## Work to be completed
Print the lines of the entries below unchanged, starting at the line that contains "catalogue / barcode: US 1691369" and ending at the line that contains "locality: In hedges around Barranquilla.", with both of those lines included.

## Supplied records
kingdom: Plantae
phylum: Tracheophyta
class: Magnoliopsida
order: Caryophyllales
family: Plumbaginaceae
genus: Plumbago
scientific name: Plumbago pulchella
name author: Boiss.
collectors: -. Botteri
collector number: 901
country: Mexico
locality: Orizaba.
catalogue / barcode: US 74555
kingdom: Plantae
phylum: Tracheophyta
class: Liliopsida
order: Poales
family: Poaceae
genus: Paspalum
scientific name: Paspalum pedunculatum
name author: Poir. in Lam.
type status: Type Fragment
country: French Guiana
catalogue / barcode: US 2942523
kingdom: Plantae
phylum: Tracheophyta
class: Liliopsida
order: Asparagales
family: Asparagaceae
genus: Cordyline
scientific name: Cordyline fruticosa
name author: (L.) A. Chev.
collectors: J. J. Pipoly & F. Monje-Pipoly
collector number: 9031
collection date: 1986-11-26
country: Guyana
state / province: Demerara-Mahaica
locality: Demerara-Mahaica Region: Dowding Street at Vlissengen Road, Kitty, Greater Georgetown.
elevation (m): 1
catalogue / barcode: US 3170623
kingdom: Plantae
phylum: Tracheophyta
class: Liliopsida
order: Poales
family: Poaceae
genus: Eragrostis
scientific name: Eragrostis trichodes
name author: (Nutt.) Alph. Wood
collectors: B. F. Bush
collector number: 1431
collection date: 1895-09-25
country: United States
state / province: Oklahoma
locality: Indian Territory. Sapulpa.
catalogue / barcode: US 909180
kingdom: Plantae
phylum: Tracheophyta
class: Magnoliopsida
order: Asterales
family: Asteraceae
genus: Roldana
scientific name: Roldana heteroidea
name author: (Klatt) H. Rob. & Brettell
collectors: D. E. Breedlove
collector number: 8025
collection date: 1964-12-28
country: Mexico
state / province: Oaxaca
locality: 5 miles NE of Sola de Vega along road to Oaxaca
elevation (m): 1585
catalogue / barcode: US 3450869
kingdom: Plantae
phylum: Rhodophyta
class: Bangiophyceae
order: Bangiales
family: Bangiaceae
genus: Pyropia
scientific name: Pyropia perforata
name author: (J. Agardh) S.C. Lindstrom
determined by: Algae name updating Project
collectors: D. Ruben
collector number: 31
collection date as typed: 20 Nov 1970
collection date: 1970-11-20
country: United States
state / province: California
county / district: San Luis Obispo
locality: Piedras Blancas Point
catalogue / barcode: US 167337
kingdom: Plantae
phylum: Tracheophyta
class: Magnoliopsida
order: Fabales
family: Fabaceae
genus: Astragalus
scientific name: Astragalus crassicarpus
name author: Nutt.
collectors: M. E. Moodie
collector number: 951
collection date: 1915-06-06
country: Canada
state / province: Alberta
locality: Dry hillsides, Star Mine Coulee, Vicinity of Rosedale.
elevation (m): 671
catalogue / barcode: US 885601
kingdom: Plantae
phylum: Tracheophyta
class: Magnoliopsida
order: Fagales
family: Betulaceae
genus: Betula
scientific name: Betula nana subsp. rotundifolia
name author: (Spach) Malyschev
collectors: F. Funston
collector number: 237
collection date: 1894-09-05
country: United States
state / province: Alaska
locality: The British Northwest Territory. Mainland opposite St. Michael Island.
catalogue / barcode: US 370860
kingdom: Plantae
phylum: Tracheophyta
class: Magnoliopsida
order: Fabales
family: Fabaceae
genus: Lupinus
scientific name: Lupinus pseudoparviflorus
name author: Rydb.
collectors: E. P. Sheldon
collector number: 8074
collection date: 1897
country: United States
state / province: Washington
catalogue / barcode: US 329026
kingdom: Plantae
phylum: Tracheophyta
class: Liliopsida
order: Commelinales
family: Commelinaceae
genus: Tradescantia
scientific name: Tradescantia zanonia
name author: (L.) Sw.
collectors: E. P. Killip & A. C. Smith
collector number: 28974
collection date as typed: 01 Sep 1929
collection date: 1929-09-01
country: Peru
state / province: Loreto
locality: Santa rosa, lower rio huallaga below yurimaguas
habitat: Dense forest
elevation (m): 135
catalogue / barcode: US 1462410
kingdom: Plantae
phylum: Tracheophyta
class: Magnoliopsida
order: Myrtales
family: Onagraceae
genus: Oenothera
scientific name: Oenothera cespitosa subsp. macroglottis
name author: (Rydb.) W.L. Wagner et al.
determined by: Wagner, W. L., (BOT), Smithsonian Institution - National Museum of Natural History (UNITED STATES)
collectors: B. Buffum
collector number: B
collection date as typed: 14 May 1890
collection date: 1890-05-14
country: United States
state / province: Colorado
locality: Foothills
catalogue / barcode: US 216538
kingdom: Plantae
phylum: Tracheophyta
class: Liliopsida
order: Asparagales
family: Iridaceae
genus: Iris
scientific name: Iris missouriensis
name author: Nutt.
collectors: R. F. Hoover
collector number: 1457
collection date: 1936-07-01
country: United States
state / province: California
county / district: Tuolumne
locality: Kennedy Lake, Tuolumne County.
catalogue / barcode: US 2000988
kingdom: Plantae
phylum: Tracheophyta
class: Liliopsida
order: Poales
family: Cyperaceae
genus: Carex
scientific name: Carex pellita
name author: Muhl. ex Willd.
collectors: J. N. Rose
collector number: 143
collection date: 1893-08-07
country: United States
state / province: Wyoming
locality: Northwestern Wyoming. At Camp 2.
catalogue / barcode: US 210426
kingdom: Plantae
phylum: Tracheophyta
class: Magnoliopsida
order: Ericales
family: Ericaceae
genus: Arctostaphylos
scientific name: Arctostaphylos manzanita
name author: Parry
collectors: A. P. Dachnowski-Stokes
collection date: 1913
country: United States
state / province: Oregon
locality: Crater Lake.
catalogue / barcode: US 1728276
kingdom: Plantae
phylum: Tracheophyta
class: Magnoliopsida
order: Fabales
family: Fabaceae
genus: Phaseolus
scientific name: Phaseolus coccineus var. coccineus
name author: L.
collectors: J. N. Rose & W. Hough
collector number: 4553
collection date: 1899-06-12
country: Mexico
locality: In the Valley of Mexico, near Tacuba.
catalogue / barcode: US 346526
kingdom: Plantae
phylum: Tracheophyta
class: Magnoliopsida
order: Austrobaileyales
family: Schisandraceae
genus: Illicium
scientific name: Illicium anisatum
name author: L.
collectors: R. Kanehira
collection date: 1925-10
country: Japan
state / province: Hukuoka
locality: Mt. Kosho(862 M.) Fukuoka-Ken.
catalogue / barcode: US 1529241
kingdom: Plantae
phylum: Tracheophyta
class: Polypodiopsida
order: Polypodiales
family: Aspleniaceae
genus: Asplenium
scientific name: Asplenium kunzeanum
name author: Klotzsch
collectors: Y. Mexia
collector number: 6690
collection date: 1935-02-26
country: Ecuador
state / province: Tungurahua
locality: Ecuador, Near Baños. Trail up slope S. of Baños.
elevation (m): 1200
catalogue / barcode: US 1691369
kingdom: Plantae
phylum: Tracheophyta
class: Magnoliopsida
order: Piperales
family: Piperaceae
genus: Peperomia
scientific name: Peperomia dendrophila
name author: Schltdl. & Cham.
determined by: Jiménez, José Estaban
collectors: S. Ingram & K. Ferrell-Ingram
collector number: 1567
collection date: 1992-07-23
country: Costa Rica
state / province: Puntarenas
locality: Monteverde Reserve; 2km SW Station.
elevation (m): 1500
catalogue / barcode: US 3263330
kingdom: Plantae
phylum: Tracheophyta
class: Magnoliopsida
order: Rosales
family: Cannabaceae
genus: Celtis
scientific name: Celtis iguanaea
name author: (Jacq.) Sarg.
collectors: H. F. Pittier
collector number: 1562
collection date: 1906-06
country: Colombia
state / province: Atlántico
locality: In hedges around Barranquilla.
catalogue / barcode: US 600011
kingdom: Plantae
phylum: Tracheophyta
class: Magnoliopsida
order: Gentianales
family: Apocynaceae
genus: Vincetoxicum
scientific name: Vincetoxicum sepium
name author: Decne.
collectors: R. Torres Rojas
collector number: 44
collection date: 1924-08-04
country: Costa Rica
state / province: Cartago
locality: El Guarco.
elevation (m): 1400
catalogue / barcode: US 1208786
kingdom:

## Result of this task
catalogue / barcode: US 1691369
kingdom: Plantae
phylum: Tracheophyta
class: Magnoliopsida
order: Piperales
family: Piperaceae
genus: Peperomia
scientific name: Peperomia dendrophila
name author: Schltdl. & Cham.
determined by: Jiménez, José Estaban
collectors: S. Ingram & K. Ferrell-Ingram
collector number: 1567
collection date: 1992-07-23
country: Costa Rica
state / province: Puntarenas
locality: Monteverde Reserve; 2km SW Station.
elevation (m): 1500
catalogue / barcode: US 3263330
kingdom: Plantae
phylum: Tracheophyta
class: Magnoliopsida
order: Rosales
family: Cannabaceae
genus: Celtis
scientific name: Celtis iguanaea
name author: (Jacq.) Sarg.
collectors: H. F. Pittier
collector number: 1562
collection date: 1906-06
country: Colombia
state / province: Atlántico
locality: In hedges around Barranquilla.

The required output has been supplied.